Language stats in GitLab.com repos do not honor .gitattributes annotations
Summary
Within the last 2-3 weeks, the language statistics for one of my private repos have been borked. It appears that the annotations in the .gitattributes
are no longer honored, leading to generated and documentation files being included erroneously in the language stats. I've been able to reproduce this with a minimal example: details below.
Steps to reproduce
- Examine at the language statistics for a repo with a substantial amount of
linguist-generated
and/orlinguist-vendored
code, as indicated in the.gitattributes
file. If the repo hasn't been updated recently, may need to trigger stats recompute by pushing a new commit. - Compare to the language stats reported by running
github-linguist
locally
Example Project
https://gitlab.com/standage/gitlab-linguist-bug
What is the current bug behavior?
The language stats for the project include 13.6% labeled as "Makefile", although the corresponding code has been labeled as documentation in the .gitattributes file. This matches what is reported when running linguist locally after deleting the .gitattributes
file and committing.
$ docker run --rm -v $(pwd):$(pwd) -w $(pwd) -t linguist github-linguist --breakdown
82.61% 9301 Python
13.60% 1531 Makefile
3.79% 427 Perl
Makefile:
Makefile
Perl:
code/get_ce_iso.pl
Python:
code/reader.py
What is the expected correct behavior?
Files annotated as vendored, documentation, or generated should not be included in language stats, as is the case when running linguist locally with the .gitattributes file present.
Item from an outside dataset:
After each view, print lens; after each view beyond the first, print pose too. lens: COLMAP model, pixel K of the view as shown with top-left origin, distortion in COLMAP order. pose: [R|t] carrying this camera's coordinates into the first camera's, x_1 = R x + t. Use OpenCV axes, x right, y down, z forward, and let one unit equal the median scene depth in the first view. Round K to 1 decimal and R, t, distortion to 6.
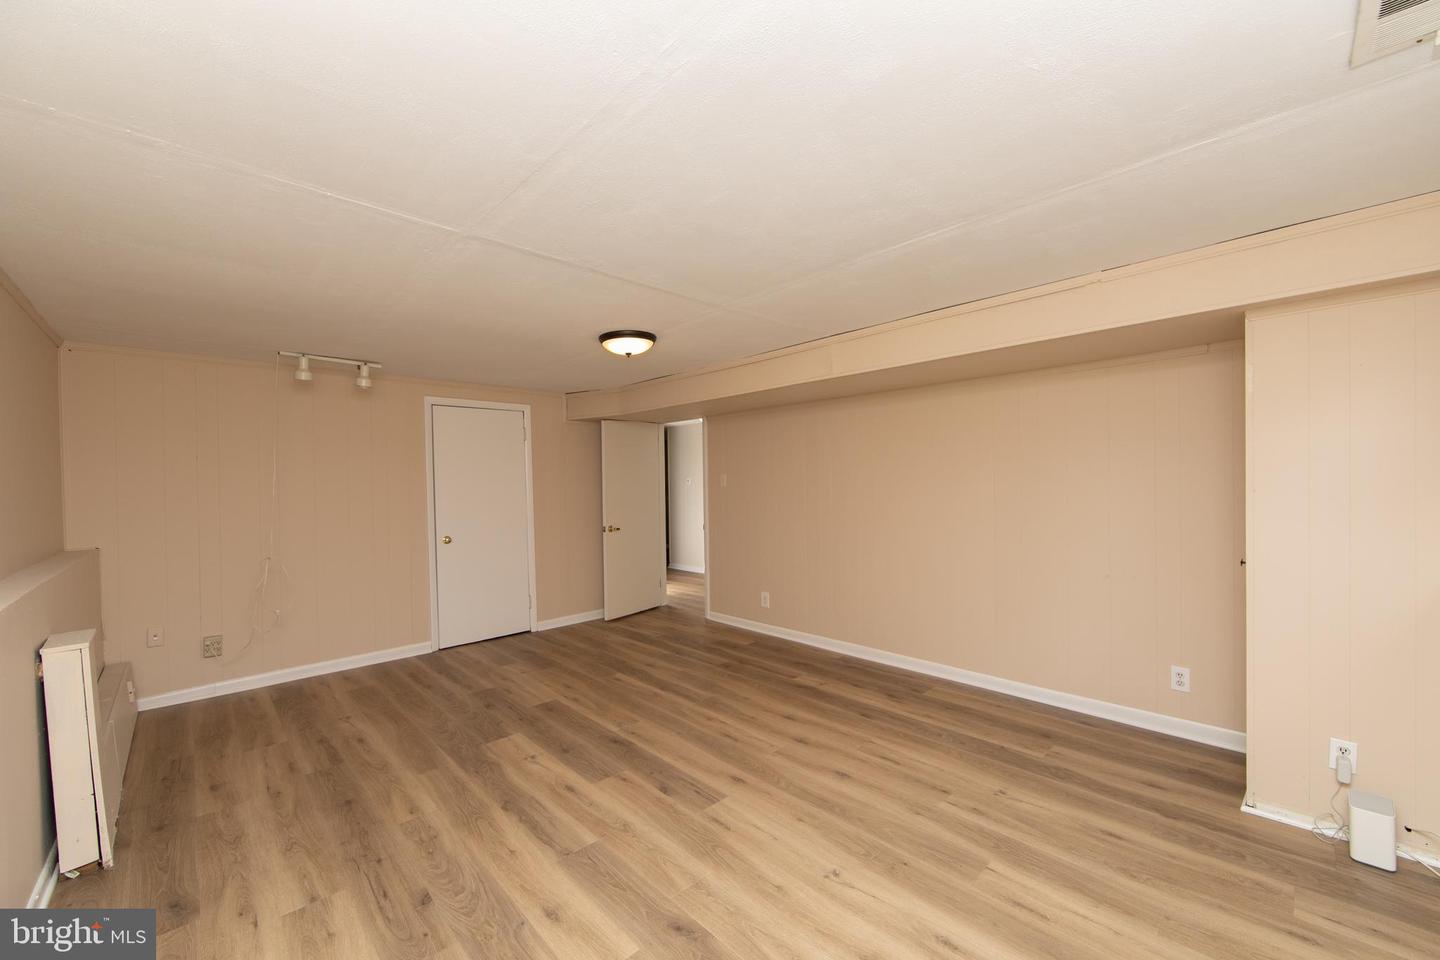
lens RADIAL K [[563.0, 0, 720.0], [0, 563.0, 480.0], [0, 0, 1]] dist [-0.000339, -0.000272]
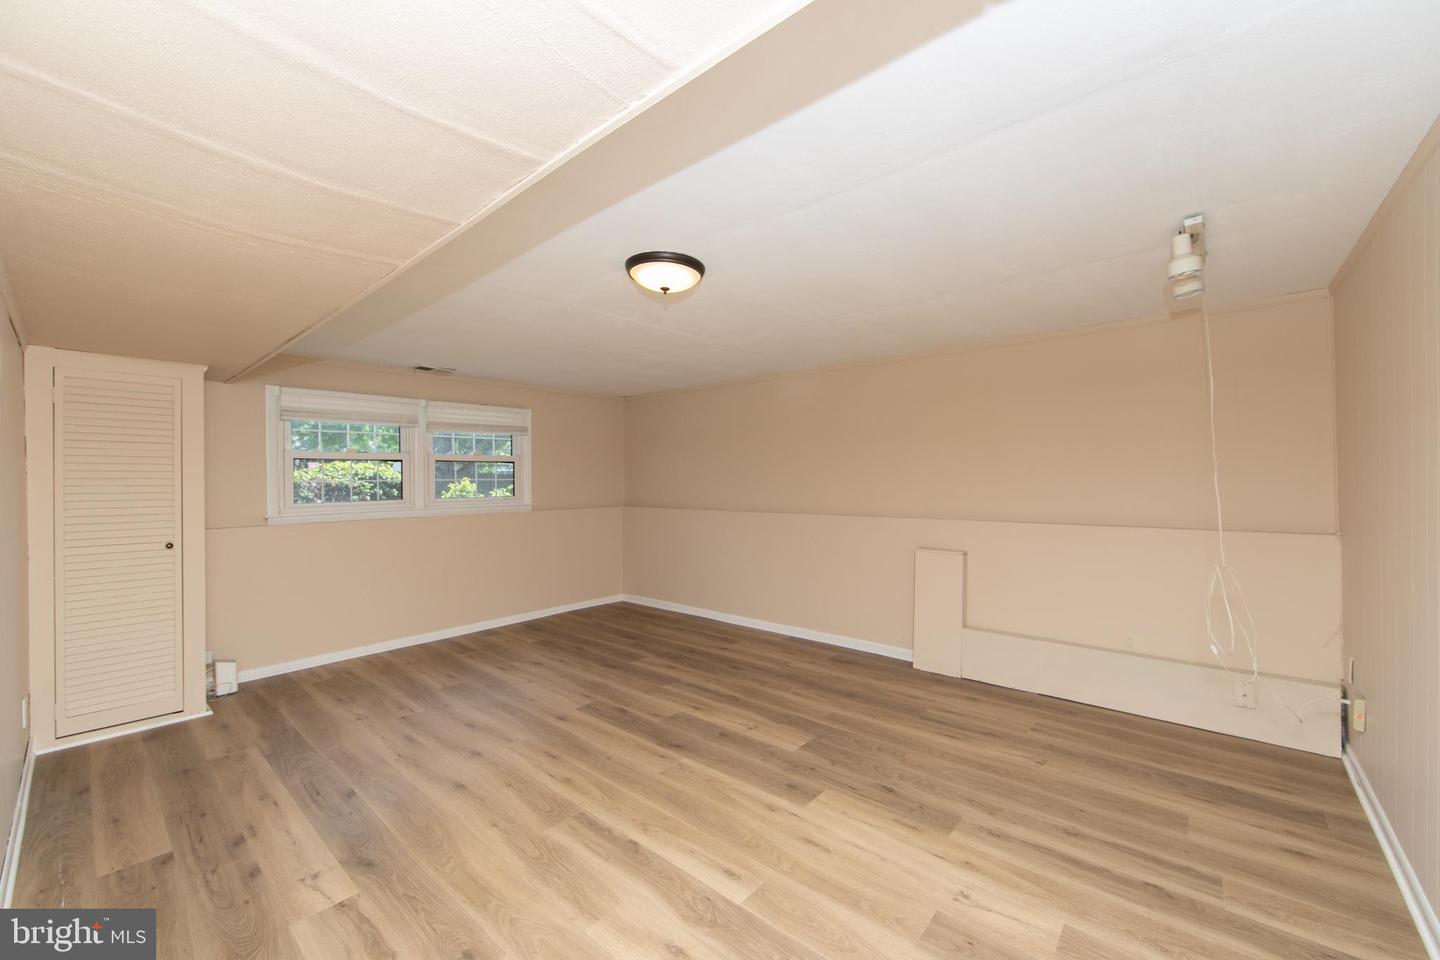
lens RADIAL K [[563.0, 0, 720.0], [0, 563.0, 480.0], [0, 0, 1]] dist [-0.000339, -0.000272]
pose [[-0.995224, 0.026126, -0.094054, -0.175850], [0.026587, 0.999640, -0.003659, 0.026298], [0.093924, -0.006142, -0.995560, 1.904437]]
$ docker run --rm -v $(pwd):$(pwd) -w $(pwd) -t linguist github-linguist --breakdown
95.61% 9301 Python
4.39% 427 Perl
Perl:
code/get_ce_iso.pl
Python:
code/reader.py
Output of checks
This bug happens on GitLab.com.
Proposal
Gitaly should support the overrides as defined by Linguist: https://github.com/github/linguist/blob/master/docs/overrides.md
The go-enry package does not support this out of the box (yet): https://github.com/src-d/enry/issues/18. And if it would, it probably won't help us much as go-enry does not support bare git repositories.
So we should implement handling gitattributes(5) ourself. I don't suggest to build the parsing ourself, but we can use git-check-attr(1)
. It has the option --stdin
so we can bulk process all files we're trying to calculate the stats for. Unfortunately we don't have anything in place yet to do this.
While we're at it, we should use the filtering helpers so we exclude binary files and others.